IOM Welcomes Adoption of the Prevention and Combating of Trafficking in Persons Bill in South Africa
IOM South Africa has welcomed adoption of the long-awaited Prevention and Combating of Trafficking in Persons Bill by South Africa's Parliament’s justice committee.
In the past South Africa used existing laws to prosecute perpetrators, however, the gap still lies in measures to prevent and combat trafficking, as well as protection and assistance of trafficking victims. The Prevention and Combating of Human Trafficking Bill provides a legal framework that contains measures that prevent trafficking and protect and assist trafficking victims.
IOM South Africa contributed to the human trafficking legislative process and drafting of the bill through consultation with policy drafters and Law Reform Commissions of South Africa.
“IOM believes the adoption of the bill is a step in the right direction to combat human trafficking in South Africa and bring justice to trafficked persons. We remain committed to fight against exploitation of migrants in all its forms, especially the severe human rights violations suffered by trafficked persons”, says Dr. Erick Ventura, Acting Chief of Mission at IOM South Africa.

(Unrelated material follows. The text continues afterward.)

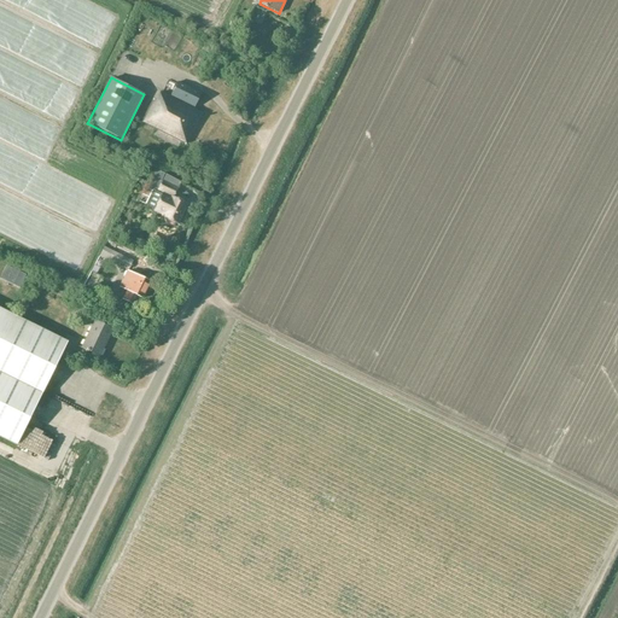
[(153,100),(141,123),(185,145),(202,114),(194,110),(202,94),(178,82),(170,97),(159,92),(156,100),(153,100)]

Due to its hidden nature, substantiating trafficking in terms of statistics is difficult. There is, however, evidence that this crime is being committed in South Africa. IOM has been able to undertake extensive research, which enables training and the capacity building of key stakeholders on how to respond to human trafficking.
Victims of trafficking experience immense trauma throughout the trafficking process. According to the United Nations Principles and Guidelines on Human Rights and Human Trafficking, Victims of trafficking should be protected from further exploitation and harm and should be given access to adequate physical and psychological care.
IOM provided training for law enforcement officials, Justice and Constitutional Development (including the National Prosecuting Authority and the Lower Courts Magistrates) and social workers to adequately respond to cases of trafficking in persons.
IOM continues to strengthen the capacities of our partners in government and civil society and set operational standards to achieve sustainable results that will provide protection and empower trafficked women, men, girls and boys and raise awareness and understanding of this issue.